En su momento he protestado por todos los medios contra semejante
arbitrariedad.
Señalo otro elemento: una
marca muy conocida de dentífrico hace propaganda por televisión de la sonrisa
que supuestamente se obtendría mediante su uso; aparecen: un chico con síndrome de down, una mujer que juega al
fútbol, otra que rompe los cánones estandarizados de belleza, todos sonriendo,
y finalmente una pareja gay, que dice: «Cuando me
preguntan por mi novia, yo sonrío». Así se intenta hacer pasar por
normal la nueva versión del amor. Recientemente, el Papa emérito Benedicto XVI
comentó en una entrevista: «Hace cien años a todo
el mundo le hubiera parecido absurdo hablar de matrimonio homosexual. Hoy todo
el que se oponga a él queda excomulgado socialmente». Y añade: «La sociedad moderna está formulando un credo del
anticristo, y el que se opone a él es castigado con la excomunión social...». Se
trata de «una dictadura mundial de ideologías
aparentemente humanistas».
El desarreglo de la función
sexual tiene consecuencias en el equilibrio pleno de la personalidad, sin
excluir la dimensión religiosa, y el orden debido en la sociedad a través del
protagonismo de la familia. El pecado contra el orden del espíritu en la
sexualidad, no es el peor de los pecados, pero ¿cómo
puede compaginarse con él el afianzamiento y crecimiento de un amor
verdaderamente humano? La entrega a ese comportamiento desordenado
impone al alma, absorbida en sus funciones inferiores, esclavizada por la
materia, la dificultad para elevarse hacia Dios; su espiritualidad queda
cercenada en el ejercicio de sus funciones superiores. No es de extrañar,
entonces, que en una sociedad en la que se alienta la separación del sexo del
amor de amistad, Dios desaparezca del horizonte cultural.
El uso desordenado del sexo es
una fuerza destructiva, de las peores que pueden afectar a una comunidad. Se
naturaliza la idea de que el matrimonio -entre hombre y mujer- ya no es el
ámbito que corresponde a aquella relación íntima; ahora se lo remplaza por la «pareja», hasta el lenguaje cotidiano registra el
cambio. La sexual revolution, con origen en Estados Unidos, ha ganado
sociedades enteras, en las que el sexo es el centro del interés; en su versión
oficializada de la ideología de género arrasa las convicciones naturales de los
jóvenes, y del común de las personas honestas, que justifican el comportamiento
desordenado en virtud de un subjetivismo egoísta que los medios de comunicación
difunden como si fuera la inspiración normal de la conducta humana.

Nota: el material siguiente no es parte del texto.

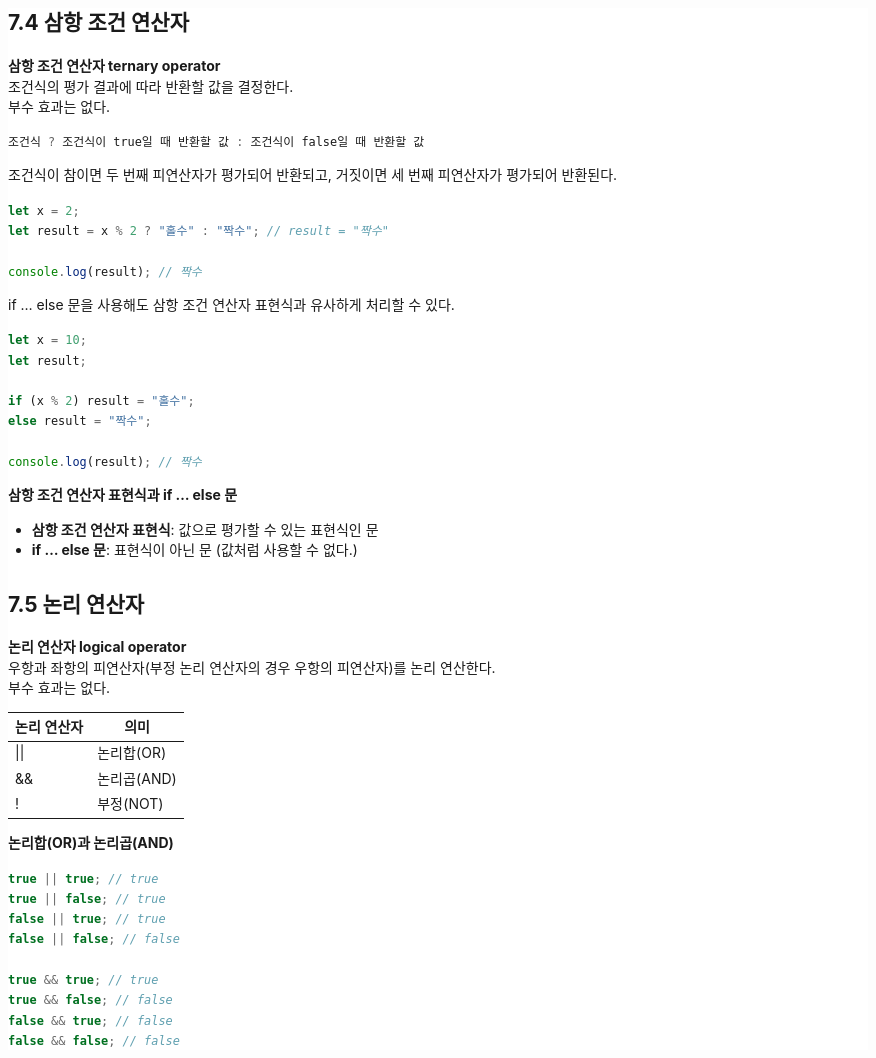 ## 7.4 삼항 조건 연산자

**삼항 조건 연산자 ternary operator**  
조건식의 평가 결과에 따라 반환할 값을 결정한다.  
부수 효과는 없다.

```jsx
조건식 ? 조건식이 true일 때 반환할 값 : 조건식이 false일 때 반환할 값
```

조건식이 참이면 두 번째 피연산자가 평가되어 반환되고, 거짓이면 세 번째 피연산자가 평가되어 반환된다.

```jsx
let x = 2;
let result = x % 2 ? "홀수" : "짝수"; // result = "짝수"

console.log(result); // 짝수
```

if … else 문을 사용해도 삼항 조건 연산자 표현식과 유사하게 처리할 수 있다.

```jsx
let x = 10;
let result;

if (x % 2) result = "홀수";
else result = "짝수";

console.log(result); // 짝수
```

**삼항 조건 연산자 표현식과 if … else 문**

- **삼항 조건 연산자 표현식**: 값으로 평가할 수 있는 표현식인 문
- **if … else 문**: 표현식이 아닌 문 (값처럼 사용할 수 없다.)

## 7.5 논리 연산자

**논리 연산자 logical operator**  
우항과 좌항의 피연산자(부정 논리 연산자의 경우 우항의 피연산자)를 논리 연산한다.  
부수 효과는 없다.

| **논리 연산자** | **의미**    |
| --------------- | ----------- |
| \|\|            | 논리합(OR)  |
| &&              | 논리곱(AND) |
| !               | 부정(NOT)   |

**논리합(OR)과 논리곱(AND)**

```jsx
true || true; // true
true || false; // true
false || true; // true
false || false; // false

true && true; // true
true && false; // false
false && true; // false
false && false; // false
```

El cuerpo y
los placeres gozan de todos los derechos; el orden objetivo y la naturaleza que
lo establece no son espontáneamente reconocidos y aceptados como principios de
conducta.
La antropología cristiana
incluye una enseñanza amplia, positiva y bella sobre el cuerpo, el sexo, y el
amor. Juan Pablo II ha dedicado dos años a catequesis semanales sobre esa
temática. Pero, indudablemente, no es fácil convertirla en experiencia vivida
en una sociedad pansexualizada y erotizada artificialmente. Peor aún, por temor
a quedar desubicados, los pastores de la Iglesia no asumen esas verdades en la
predicación y la formación permanente de los fieles. No advierten la necesidad
y la urgencia de desarrollar una contracultura, difundiendo
los valores naturales y cristianos, y prestando su apoyo a los grupos que se
empeñan en hacerlo.
Parece que todo eso
ha entrado en cuarentena.
Mons. Héctor Aguer, Arzobispo emérito de La Plata
Académico de
Número de la Academia Nacional de Ciencias Morales y Políticas.
Académico
Correspondiente de la Academia de Ciencias y Artes de San Isidro.
Académico
Honorario de la Pontificia Academia de Santo Tomás de Aquino (Roma).